Document images with source code:
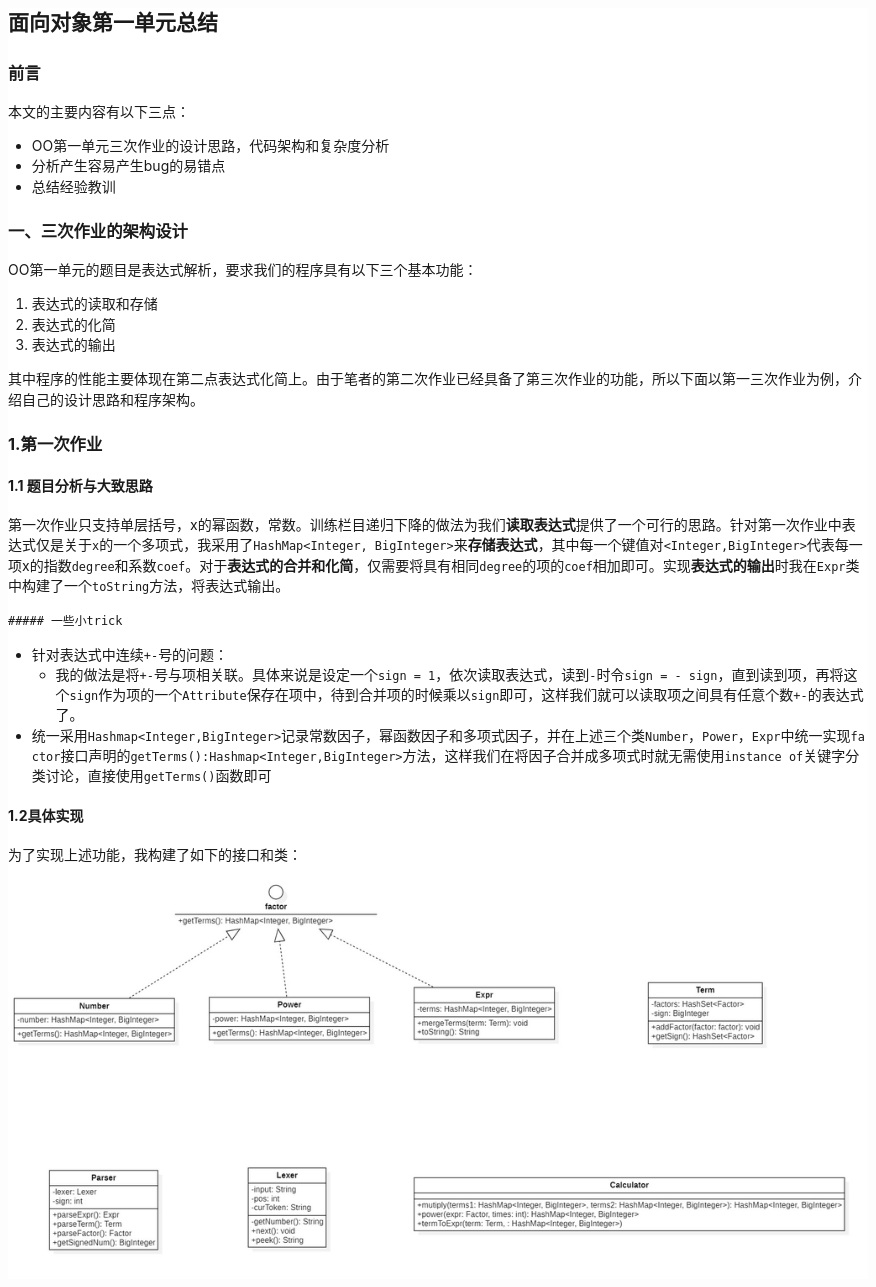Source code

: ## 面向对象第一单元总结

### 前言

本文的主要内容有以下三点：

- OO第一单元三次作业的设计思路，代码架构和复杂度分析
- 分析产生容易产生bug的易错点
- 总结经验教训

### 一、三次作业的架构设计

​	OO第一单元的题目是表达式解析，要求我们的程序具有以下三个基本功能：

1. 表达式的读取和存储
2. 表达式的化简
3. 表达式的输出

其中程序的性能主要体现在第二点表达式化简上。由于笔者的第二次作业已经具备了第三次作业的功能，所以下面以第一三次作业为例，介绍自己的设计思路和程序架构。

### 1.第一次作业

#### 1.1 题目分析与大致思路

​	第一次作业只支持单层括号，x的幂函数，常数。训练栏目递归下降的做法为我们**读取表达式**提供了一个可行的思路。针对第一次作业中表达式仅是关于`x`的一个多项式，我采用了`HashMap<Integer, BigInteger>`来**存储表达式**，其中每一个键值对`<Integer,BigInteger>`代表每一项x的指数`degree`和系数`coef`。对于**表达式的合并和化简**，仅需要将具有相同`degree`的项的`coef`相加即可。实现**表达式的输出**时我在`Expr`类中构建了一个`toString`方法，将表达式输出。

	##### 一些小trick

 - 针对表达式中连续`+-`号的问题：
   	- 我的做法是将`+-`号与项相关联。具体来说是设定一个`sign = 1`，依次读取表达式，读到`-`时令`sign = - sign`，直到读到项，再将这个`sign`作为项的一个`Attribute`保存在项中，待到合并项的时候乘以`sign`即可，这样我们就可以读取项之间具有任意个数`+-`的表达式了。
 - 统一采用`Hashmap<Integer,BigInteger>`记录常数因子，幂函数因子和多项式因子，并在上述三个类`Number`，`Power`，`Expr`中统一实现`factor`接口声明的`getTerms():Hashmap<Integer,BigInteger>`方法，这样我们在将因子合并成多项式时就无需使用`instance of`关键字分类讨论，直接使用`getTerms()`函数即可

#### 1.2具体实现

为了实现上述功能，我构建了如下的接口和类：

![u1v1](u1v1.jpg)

Exercise objective:
From the entries above, copy every line containing the word "表达式的输出".

Output for this exercise:
3. 表达式的输出
​	第一次作业只支持单层括号，x的幂函数，常数。训练栏目递归下降的做法为我们**读取表达式**提供了一个可行的思路。针对第一次作业中表达式仅是关于`x`的一个多项式，我采用了`HashMap<Integer, BigInteger>`来**存储表达式**，其中每一个键值对`<Integer,BigInteger>`代表每一项x的指数`degree`和系数`coef`。对于**表达式的合并和化简**，仅需要将具有相同`degree`的项的`coef`相加即可。实现**表达式的输出**时我在`Expr`类中构建了一个`toString`方法，将表达式输出。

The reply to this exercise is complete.